Predictors of renal flares in systemic lupus erythematosus: a post-hoc analysis of four phase III clinical trials of belimumab

Abstract Objective The objective of this study was to identify predictors of renal flares in patients with SLE treated for active extra-renal disease. Methods Data from four clinical trials of belimumab in SLE (BLISS-52, NCT00424476; BLISS-76, NCT00410384; BLISS-NEA, NCT01345253; BLISS-SC, NCT01484496) were used. Patients were assigned to belimumab or placebo on top of standard therapy. We investigated the performance of predictors of renal flares through weeks 52–76 using proportional hazards regression analysis. Results Of 3225 participants, 192 developed at least one renal flare during follow-up, with the first occurring after a median time of 197 days. Current/former renal involvement [hazards ratio (HR): 15.4; 95% CI: 8.3–28.2; P < 0.001], low serum albumin levels (HR 0.9; 95% CI: 0.8–0.9; P < 0.001), proteinuria (HR: 1.6; 95% CI: 1.5–1.7; P < 0.001), and low C3 levels (HR: 2.9; 95% CI: 2.1–4.1; P < 0.001) at baseline appeared robust determinants of impending renal flares. Anti-dsDNA positivity yielded an increased hazard for renal flares (HR: 2.1; 95% CI: 1.4–3.2; P < 0.001), which attenuated after adjustments.

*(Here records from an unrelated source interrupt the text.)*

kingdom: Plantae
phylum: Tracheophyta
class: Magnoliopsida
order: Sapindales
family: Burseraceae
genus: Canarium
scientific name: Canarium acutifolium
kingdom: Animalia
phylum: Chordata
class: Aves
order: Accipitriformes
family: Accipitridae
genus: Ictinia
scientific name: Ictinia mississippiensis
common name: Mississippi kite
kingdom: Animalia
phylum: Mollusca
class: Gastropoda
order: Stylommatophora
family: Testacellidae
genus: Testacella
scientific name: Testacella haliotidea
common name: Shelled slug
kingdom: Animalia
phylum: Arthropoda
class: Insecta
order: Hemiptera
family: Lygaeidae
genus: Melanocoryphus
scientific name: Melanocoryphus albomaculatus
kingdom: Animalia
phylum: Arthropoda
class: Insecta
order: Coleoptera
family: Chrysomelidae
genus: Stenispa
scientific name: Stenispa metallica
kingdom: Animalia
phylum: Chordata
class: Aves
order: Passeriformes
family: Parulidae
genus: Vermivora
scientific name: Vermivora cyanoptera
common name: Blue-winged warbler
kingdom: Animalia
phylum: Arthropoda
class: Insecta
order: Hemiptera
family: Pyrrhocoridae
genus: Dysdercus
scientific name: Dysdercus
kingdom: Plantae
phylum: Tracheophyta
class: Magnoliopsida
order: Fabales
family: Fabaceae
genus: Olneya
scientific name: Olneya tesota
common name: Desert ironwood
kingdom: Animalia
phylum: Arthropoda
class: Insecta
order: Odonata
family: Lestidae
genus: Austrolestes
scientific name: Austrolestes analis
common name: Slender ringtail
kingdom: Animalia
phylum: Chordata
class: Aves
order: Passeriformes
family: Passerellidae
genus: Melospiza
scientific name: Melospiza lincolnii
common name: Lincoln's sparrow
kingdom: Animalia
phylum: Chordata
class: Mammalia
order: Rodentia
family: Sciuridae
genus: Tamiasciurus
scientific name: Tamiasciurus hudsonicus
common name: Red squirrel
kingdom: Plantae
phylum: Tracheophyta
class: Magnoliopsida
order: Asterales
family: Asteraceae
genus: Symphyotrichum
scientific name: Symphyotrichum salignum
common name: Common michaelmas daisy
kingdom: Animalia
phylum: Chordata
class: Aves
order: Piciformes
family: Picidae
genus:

Anti-Sm positivity was associated with renal flares in the placebo (HR: 3.7; 95% CI: 2.0–6.9; P < 0.001) but not in the belimumab subgroup, whereas anti-ribosomal P positivity was associated with renal flares in the belimumab subgroup only (HR: 2.8; 95% CI: 1.5–5.0; P = 0.001). Conclusion A history of renal involvement, high baseline proteinuria, hypoalbuminaemia, and C3 consumption were robust determinants of impending renal flares. In addition to anti-dsDNA, anti-Sm and anti-ribosomal P protein antibody positivity may have value in surveillance of renal SLE.